Wildfowl present regularly in winter include mallard (Anas platyrhynchos), gadwall (Anas strepera), tufted duck (Aythya fuligula), common pochard (Aythya ferina), Eurasian wigeon (Anas penelope), common goldeneye (Bucephala clangula) and goosander (Mergus merganser). A large flock of coot (Fulica atra) is present, and great crested grebe (Podiceps cristatus) are also numerous.
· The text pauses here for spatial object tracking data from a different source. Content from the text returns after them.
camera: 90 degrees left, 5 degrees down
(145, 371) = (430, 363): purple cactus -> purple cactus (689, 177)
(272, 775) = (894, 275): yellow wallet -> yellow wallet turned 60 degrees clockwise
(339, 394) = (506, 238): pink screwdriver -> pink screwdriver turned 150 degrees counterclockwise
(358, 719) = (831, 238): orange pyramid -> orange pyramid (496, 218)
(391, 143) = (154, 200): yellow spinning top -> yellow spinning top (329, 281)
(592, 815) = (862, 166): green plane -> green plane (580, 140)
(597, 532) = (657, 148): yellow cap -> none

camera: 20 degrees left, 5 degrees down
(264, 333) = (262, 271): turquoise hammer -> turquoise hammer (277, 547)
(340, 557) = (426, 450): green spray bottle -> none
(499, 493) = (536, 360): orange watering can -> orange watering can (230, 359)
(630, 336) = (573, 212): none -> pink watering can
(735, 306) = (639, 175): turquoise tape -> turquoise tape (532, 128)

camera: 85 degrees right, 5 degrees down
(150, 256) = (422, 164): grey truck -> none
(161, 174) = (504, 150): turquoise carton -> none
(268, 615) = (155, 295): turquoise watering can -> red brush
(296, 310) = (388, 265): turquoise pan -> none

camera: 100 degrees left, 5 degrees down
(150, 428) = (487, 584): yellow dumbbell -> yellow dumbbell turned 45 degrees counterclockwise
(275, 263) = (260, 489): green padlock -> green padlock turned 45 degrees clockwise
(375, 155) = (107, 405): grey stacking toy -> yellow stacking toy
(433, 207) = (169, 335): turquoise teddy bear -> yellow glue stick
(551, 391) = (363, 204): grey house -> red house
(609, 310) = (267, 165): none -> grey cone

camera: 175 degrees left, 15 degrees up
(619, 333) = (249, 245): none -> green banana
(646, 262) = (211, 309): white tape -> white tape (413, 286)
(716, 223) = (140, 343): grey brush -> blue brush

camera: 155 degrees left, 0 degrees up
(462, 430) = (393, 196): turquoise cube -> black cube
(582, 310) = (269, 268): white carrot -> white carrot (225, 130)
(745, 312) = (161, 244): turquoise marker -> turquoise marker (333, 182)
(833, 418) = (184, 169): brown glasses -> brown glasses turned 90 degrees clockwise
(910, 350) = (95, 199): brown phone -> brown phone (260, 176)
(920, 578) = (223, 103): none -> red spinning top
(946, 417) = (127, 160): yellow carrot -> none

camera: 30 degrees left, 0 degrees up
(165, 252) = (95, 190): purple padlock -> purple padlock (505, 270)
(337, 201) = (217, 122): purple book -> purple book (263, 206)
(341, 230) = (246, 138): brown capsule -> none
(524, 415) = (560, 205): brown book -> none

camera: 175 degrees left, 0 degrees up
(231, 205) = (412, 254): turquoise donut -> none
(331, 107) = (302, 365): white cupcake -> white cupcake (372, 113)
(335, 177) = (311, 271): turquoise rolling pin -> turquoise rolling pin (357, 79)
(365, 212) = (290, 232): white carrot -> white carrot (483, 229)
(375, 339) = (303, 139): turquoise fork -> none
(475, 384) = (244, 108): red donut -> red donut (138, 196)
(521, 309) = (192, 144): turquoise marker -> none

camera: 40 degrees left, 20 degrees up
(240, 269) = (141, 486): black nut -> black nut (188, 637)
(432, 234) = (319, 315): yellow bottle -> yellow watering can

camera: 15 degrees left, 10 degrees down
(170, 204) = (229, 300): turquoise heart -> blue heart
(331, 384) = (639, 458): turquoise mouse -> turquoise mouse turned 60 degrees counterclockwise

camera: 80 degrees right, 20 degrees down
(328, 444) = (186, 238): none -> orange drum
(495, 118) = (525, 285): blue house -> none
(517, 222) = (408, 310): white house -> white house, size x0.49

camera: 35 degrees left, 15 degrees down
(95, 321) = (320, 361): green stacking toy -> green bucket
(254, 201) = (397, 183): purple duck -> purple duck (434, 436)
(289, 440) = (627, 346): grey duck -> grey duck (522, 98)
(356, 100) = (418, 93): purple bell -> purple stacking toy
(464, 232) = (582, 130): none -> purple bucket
Because of its proximity to the Bristol Channel, storm-blown seabirds are occasionally found here, including shag, grey phalarope, divers and grebes.

A moderately sized gull roost has attracted glaucous, Iceland and ring-billed gulls on multiple occasions.

A number of rare and scarce vagrant birds have been seen at Cheddar Reservoir, mainly waterfowl and shorebirds. Up to 2004 the following species had occurred:
| * American wigeon * Green-winged teal * Ring-necked duck * Ferruginous duck * Black-winged stilt * Kentish plover * American golden plover | * Temminck's stint * White-rumped sandpiper * Pectoral sandpiper * Buff-breasted sandpiper * Marsh sandpiper * Wilson's phalarope * Red-necked phalarope | * Franklin's gull * Whiskered tern * White-winged black tern * Richard's pipit * Tawny pipit * Common rosefinch * Ortolan bunting |

==Proposals for a second reservoir==
Bristol Water has long identified Cheddar as the site for a new reservoir.
In 2007 it announced that the new reservoir would be one of the options considered in its Draft 2009 Water Resources Plan.
The new reservoir would hold 600,000 cubic meters, roughly the same size as the existing reservoir, which it would be based alongside.

In October 2012 survey work started on the new reservoir to the south of the existing one, with a planning application scheduled for December 2013.

In 2018 it was announced that the plans for the second reservoir had been scrapped.